AI Reimplements 16K-Line Code; Agents Face 6 Attack Genres

AI Achieves Human-Level Reverse Engineering on Complex Codebases

Modern AI models like Claude 4.6 can autonomously reimplement CLI programs up to 16,000 lines of Go code, such as the gotree bioinformatics toolkit with 40+ commands, using only execute-only access and test cases—no source code. This task would take a human engineer 2-17 weeks without AI help. MirrorCode benchmark from METR and Epoch tests 20+ programs across Unix utils, data tools, bioinformatics, interpreters, crypto, and compression. Performance scales with inference compute: more tokens yield better results on larger projects. Caveats include reliance on canonical outputs for spec generation, potential memorization on simple tasks, and narrow scope. Key insight: for verifiable, easy-to-eval coding loops (develop test suite, iterate against it), AI handles months-to-years tasks reliably, entering 'superexponential progress' on 50% reliability timelines, accelerating AI R&D itself.

Six Attack Genres Exploit AI Agents Like Gullible Toddlers

AI agents, powerful yet naive, face targeted attacks across perception, reasoning, memory, action, multi-agent dynamics, and human overseers. Examples: inject commands via CSS/HTML metadata or adversarial pixels (content injection); use sentiment/authority language or identity claims to steer reasoning (semantic manipulation); poison retrieval/memory with context-activated malice (cognitive state); embed prompts in external resources or hijack sub-agents (behavioral control); broadcast capacity-soaking signals, trigger cascades, or jigsaw harmful commands across agents (systemic); bias human overseers. Mitigations layer technical defenses (robust pre/post-training, runtime filters/scanners/output monitors), ecosystem changes (AI-safe website standards, agent transparency), legal frameworks (prosecute agent-targeting sites, refine liability), and red-teaming benchmarks. Outcome: agent security shifts to ecosystem-wide safety as AIs act independently via tools.

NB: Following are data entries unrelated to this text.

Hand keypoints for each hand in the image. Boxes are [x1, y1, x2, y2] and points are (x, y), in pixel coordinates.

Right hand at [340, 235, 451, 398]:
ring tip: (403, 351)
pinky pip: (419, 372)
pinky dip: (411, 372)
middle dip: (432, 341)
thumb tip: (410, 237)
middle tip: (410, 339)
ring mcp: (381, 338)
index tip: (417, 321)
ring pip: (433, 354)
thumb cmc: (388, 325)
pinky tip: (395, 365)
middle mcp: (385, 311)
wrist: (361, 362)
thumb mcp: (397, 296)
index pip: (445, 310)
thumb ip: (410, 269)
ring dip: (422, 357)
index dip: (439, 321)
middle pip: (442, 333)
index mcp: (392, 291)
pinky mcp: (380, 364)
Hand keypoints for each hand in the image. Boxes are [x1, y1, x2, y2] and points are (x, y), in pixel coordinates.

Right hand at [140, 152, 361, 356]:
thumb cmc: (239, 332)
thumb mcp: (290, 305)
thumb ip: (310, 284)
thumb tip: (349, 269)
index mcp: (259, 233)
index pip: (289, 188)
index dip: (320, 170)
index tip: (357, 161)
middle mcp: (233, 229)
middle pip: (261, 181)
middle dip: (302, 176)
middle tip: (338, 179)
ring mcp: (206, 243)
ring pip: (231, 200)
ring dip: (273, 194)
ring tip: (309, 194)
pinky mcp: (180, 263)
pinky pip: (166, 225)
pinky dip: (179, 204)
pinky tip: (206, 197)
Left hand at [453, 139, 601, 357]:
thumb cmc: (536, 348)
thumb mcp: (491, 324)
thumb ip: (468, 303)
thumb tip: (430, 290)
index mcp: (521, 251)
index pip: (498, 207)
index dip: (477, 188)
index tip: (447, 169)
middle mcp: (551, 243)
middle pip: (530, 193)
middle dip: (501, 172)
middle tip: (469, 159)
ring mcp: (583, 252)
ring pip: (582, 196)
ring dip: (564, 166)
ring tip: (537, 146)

Policy Atlas Maps 48 Responses; Timelines Shorten to 30% R&D Automation by 2028

Windfall Trust's Policy Atlas buckets 48 ideas into public investments, labor adaptation (e.g., short workweeks long-term, reskilling medium-term), wealth capture, regulation/market design, global coordination—enabling intuitive navigation of economic disruption responses. Forecaster Ryan Greenblatt doubles P(full AI R&D automation by 2028) to 30%, citing Opus 4.5/4.6 and Codex 5.2+ exceeding expectations, reliable month-to-years tasks on easy/verifyable SWE (test suite iteration corrects errors). Mirrors updates from Cotra, Lifland/Kokotajlo (1.5-year shave), and accelerating capabilities in cyberoffense. Broader lesson: AI researchers chronically underestimate progress despite scaling laws.

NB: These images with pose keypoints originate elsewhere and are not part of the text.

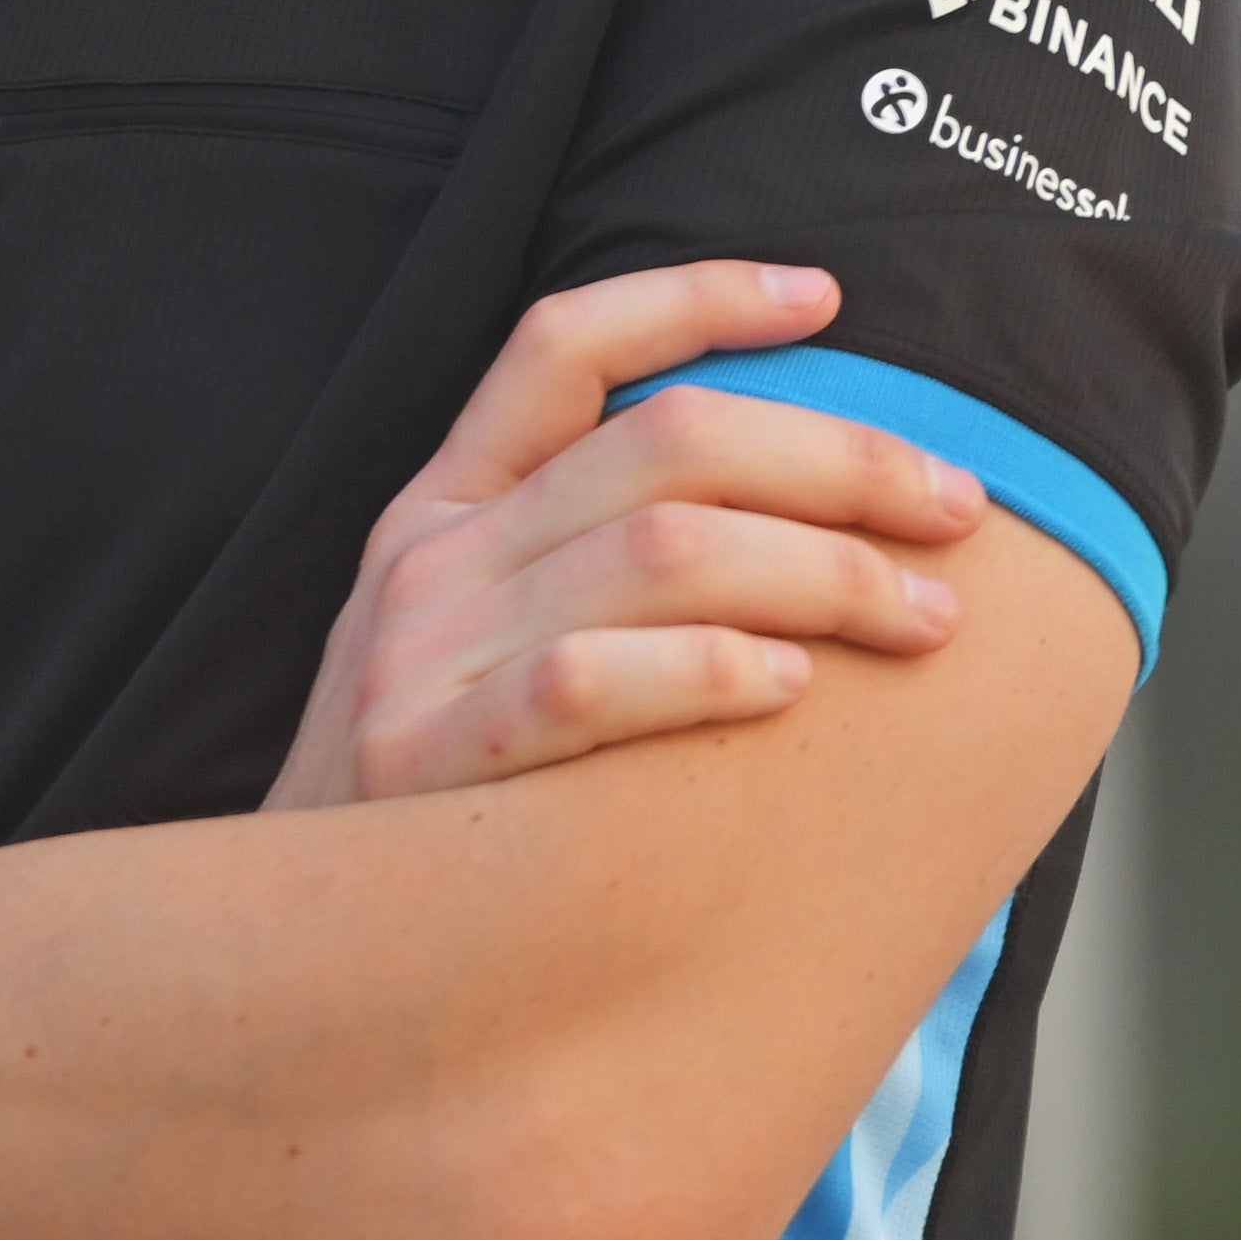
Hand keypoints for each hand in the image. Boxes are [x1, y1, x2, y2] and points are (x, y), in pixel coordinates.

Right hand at [265, 260, 987, 812]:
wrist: (284, 943)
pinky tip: (786, 687)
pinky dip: (702, 670)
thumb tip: (784, 520)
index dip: (693, 298)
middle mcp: (432, 560)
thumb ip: (572, 570)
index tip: (825, 296)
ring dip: (823, 573)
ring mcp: (424, 654)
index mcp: (442, 510)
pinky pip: (585, 681)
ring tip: (926, 619)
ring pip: (657, 551)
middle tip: (955, 511)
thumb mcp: (461, 644)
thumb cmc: (430, 801)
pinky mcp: (427, 759)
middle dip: (838, 462)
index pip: (560, 346)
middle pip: (660, 442)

Ten Lenses Reveal Gradual Disempowerment Risks

Even aligned superintelligent AI risks sidelining humanity via: AI replacement goals; uncaring corps/govs extending to AI; IT power concentration loops; outsourcing everything to superior AI; instrumental goals turning terminal; WALL-E consumption destiny; invisible prisons over terminator kills; capitalism continuation; 21st-century meta-crisis; successor species evolution. Tech tale illustrates: ex-lab worker retreats to gardening amid 'uplift', sensing lost agency. Implication: abundance without retained control still loses.